[afnog] Best Practices

Phil Regnauld regnauld at nsrc.org
Fri Dec 18 12:56:14 UTC 2009


Geert Jan de Groot (GeertJan.deGroot) writes:
> 
> Ons line of thought these days - not sure if you should go this route,
> but it is at least something to consider - is that people create
> *dedicated*, (often virtual) machines for each of the services.
> The thought is that by installing only a single service on each host,
> maintenance and upgrading will be easier.

	If the OS you use has low overhead on upgrades (say, Debian-based
	distribution or sticking to FreeBSD releases).  But I did address
	this option in my post.  You can still consolidate multiple services
	on one physical box, but split them up using pseudo-virtualization
	such as jails or vserver.

	Xen is another solution, as the resource control is more fine-grained
	and the paravirtualization avoids the problems of traditional virtualization	(I/O in vmware/virtualbox for instance).

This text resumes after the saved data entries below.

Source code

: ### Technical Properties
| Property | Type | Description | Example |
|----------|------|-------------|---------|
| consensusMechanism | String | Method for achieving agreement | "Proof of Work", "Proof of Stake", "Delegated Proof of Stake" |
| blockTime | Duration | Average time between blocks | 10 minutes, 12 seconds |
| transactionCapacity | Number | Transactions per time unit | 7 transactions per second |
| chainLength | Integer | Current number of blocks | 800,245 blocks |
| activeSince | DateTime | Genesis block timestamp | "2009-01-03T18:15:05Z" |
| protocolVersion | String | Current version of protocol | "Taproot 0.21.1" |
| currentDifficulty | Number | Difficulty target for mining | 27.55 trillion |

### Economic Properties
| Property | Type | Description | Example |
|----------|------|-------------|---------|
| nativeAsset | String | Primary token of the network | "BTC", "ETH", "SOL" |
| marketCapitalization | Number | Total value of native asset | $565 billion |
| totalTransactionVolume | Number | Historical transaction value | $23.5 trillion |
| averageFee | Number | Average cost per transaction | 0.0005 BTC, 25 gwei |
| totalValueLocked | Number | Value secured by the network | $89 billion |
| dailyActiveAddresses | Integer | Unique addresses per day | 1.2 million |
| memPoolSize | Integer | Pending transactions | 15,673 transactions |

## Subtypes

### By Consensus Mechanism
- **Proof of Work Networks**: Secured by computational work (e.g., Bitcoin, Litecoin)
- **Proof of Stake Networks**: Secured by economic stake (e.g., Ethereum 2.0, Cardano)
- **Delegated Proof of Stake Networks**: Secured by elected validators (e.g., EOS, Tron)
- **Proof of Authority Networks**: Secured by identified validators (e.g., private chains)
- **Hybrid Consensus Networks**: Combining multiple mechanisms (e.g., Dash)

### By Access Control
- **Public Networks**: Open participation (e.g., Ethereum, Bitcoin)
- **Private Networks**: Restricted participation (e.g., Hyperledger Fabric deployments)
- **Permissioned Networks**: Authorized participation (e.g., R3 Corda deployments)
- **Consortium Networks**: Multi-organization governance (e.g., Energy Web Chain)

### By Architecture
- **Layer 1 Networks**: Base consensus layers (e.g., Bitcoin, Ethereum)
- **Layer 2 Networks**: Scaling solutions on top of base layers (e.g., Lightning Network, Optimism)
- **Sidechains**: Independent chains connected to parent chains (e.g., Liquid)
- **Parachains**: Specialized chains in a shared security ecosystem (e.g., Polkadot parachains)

> as dictated by operational issues, by simply stopping the
> virtual machine, moving the image to another box, and re-starting it.

	Very big advantage indeed.

> Of course, if your application has high resource demands (such as
> mail virus scanning), then you don't virtualize, but make a physical
> box, perhaps more.

	Using pairs of RAID1 disks, and allocating each pair to one or two
	(max) jails in FreeBSD, you get the best performance, while confining
	access to the spindles (disks) to the machine that needs it.
	
	So if my machine has 6 disks:

	host:		jail1		jail2		jail3
	mountpoint:	/jail1		/jail2		/jail3
	type:		raid1		raid1		raid1
	disks		d0+d1		d2+d3		d4+d5

> (30 cabinets at least, all of them empty when I was there),
> for expansion and would meet higher volume demands by
> simply filling the next rack, and, over time, the rest of the racks.

	That's a good indicator of scalability.